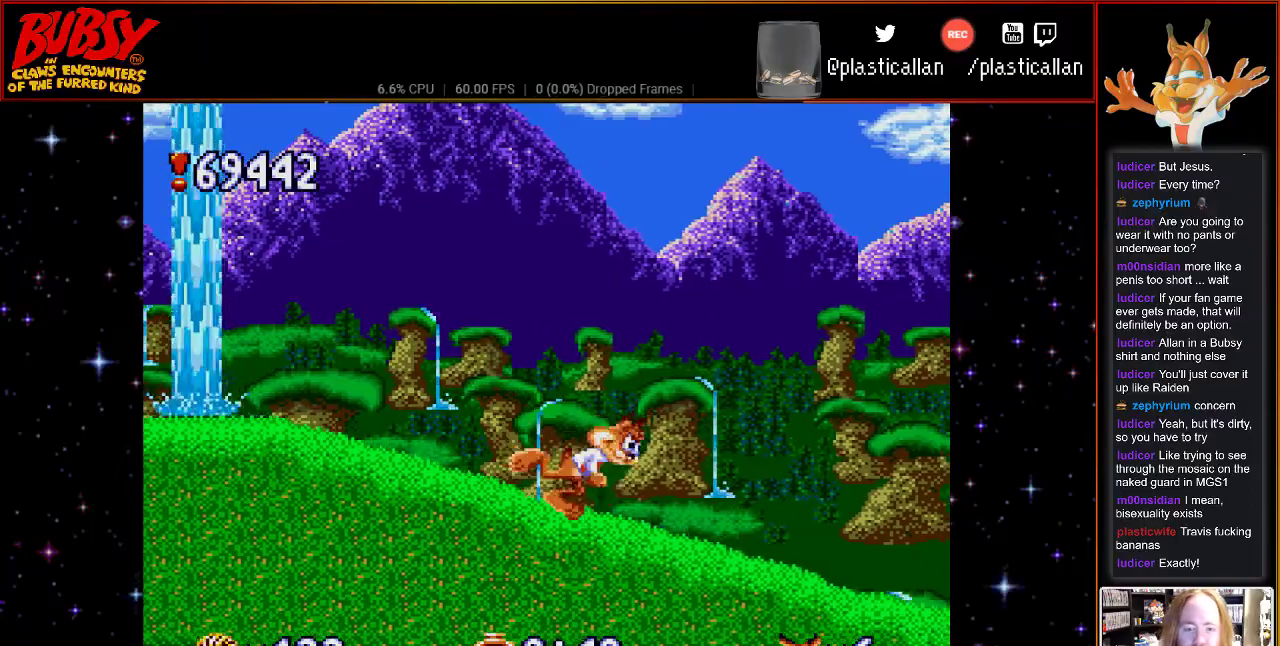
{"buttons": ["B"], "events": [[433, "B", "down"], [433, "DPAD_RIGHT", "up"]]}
***
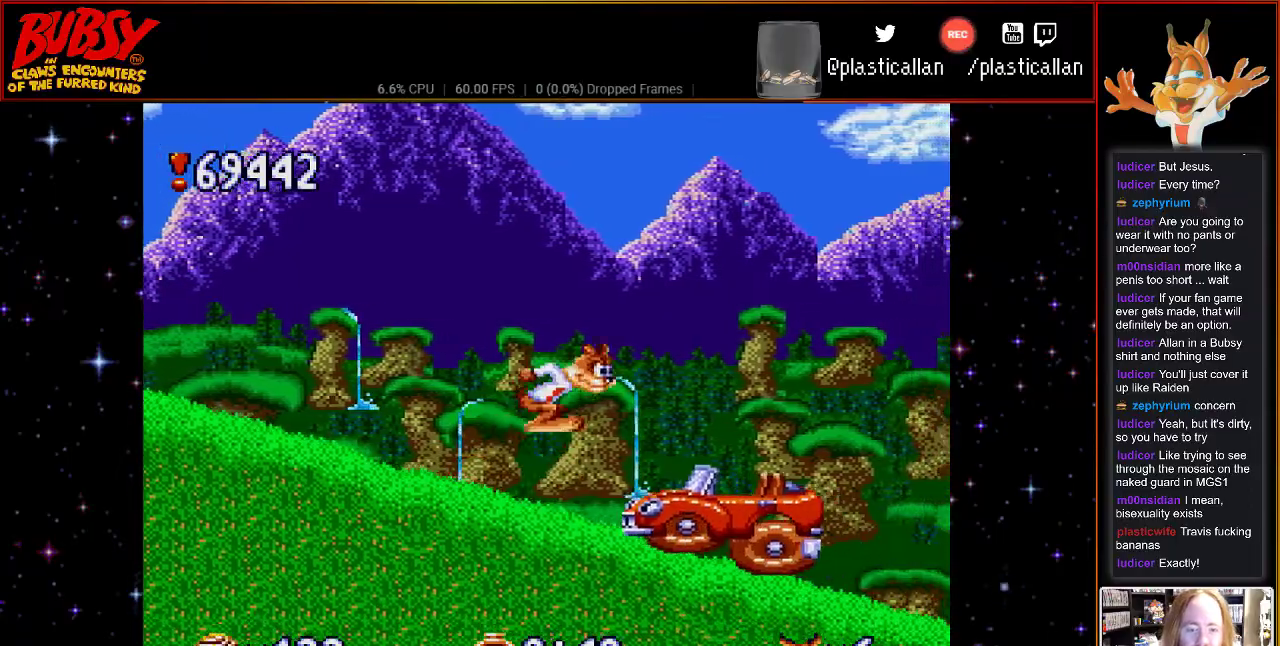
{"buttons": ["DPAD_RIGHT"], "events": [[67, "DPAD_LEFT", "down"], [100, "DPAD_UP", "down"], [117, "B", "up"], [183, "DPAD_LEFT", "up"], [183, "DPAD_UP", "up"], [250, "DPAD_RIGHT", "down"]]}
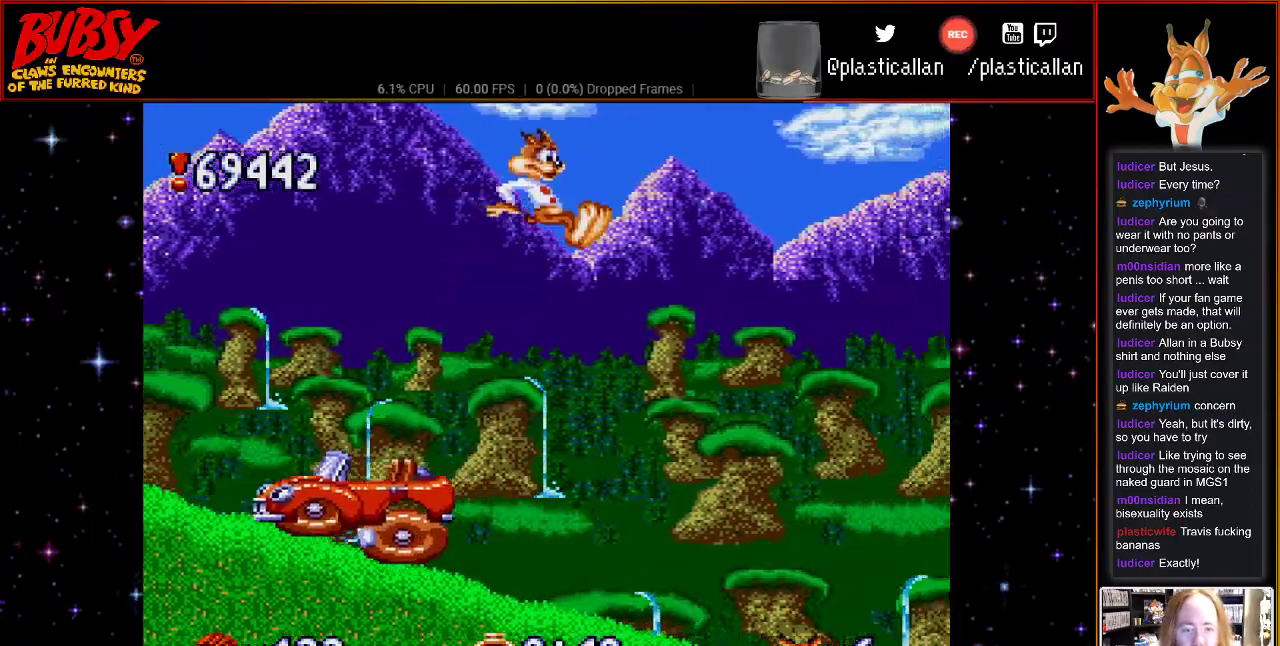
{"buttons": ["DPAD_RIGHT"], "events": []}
***
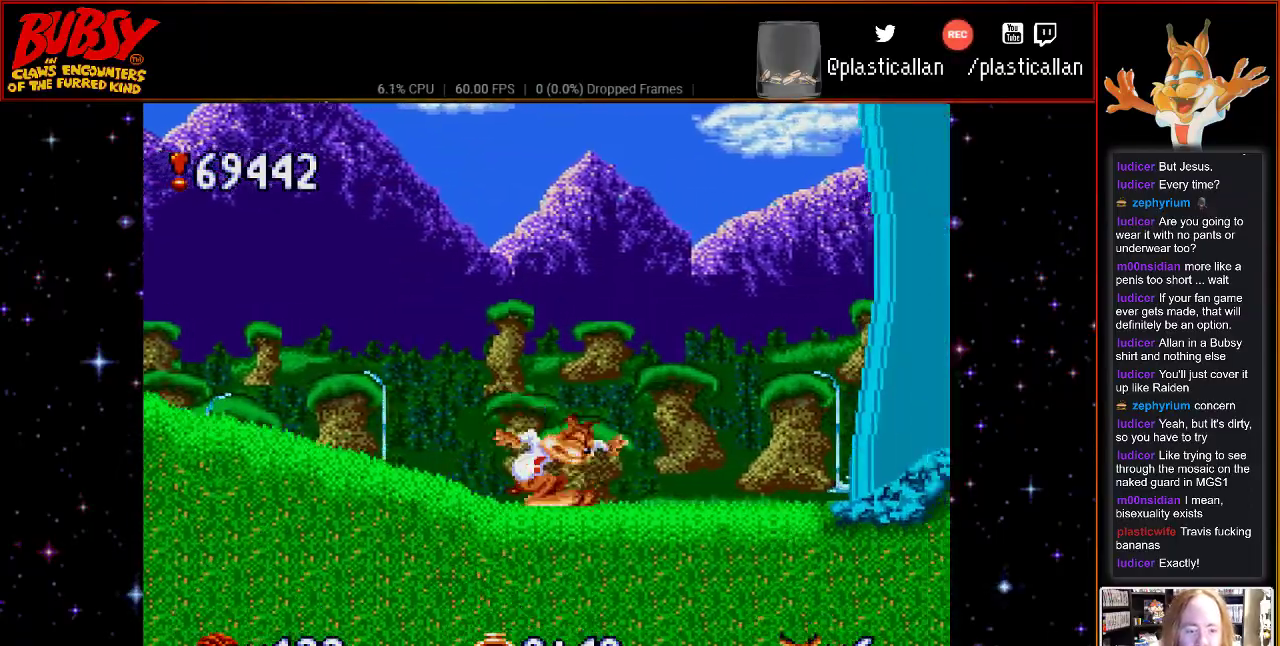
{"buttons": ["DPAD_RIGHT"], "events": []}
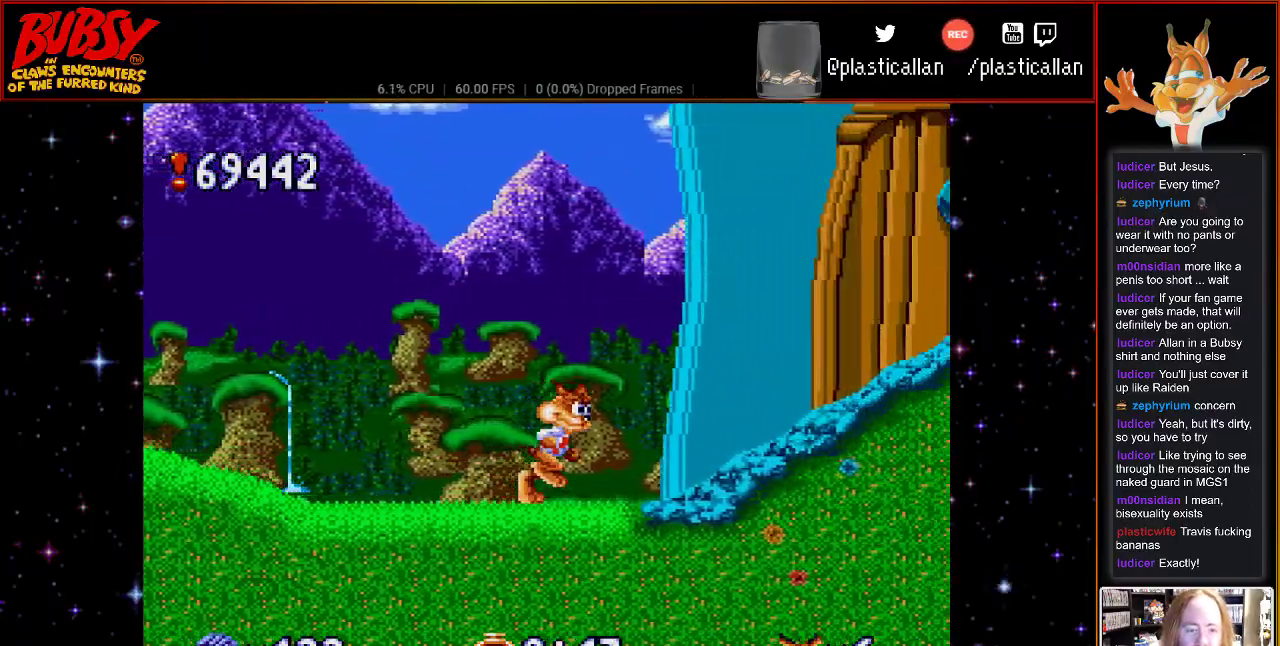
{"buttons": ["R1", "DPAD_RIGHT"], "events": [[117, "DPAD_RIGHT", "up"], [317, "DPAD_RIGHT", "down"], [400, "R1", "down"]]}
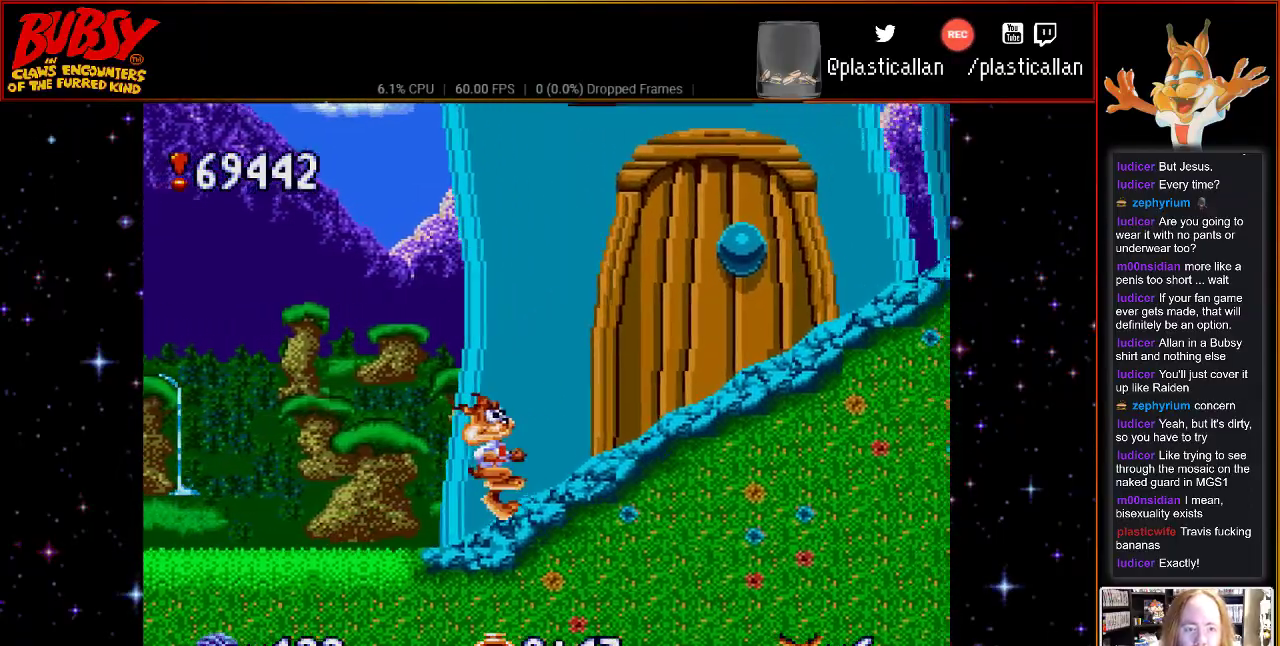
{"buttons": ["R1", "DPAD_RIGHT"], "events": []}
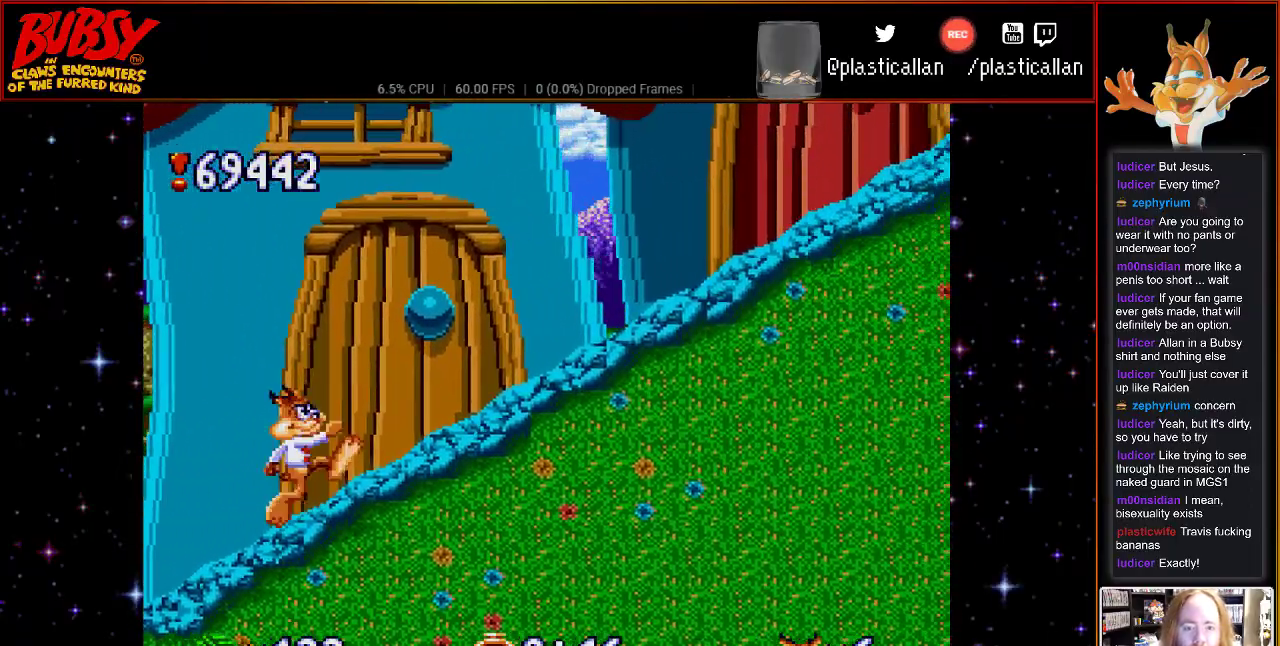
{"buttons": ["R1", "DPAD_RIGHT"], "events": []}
***
## Problem to solve
Using the listing above, pick out each line that contains the word "down", then copy it.

## Expected answer
{"buttons": ["B"], "events": [[433, "B", "down"], [433, "DPAD_RIGHT", "up"]]}
{"buttons": ["DPAD_RIGHT"], "events": [[67, "DPAD_LEFT", "down"], [100, "DPAD_UP", "down"], [117, "B", "up"], [183, "DPAD_LEFT", "up"], [183, "DPAD_UP", "up"], [250, "DPAD_RIGHT", "down"]]}
{"buttons": ["R1", "DPAD_RIGHT"], "events": [[117, "DPAD_RIGHT", "up"], [317, "DPAD_RIGHT", "down"], [400, "R1", "down"]]}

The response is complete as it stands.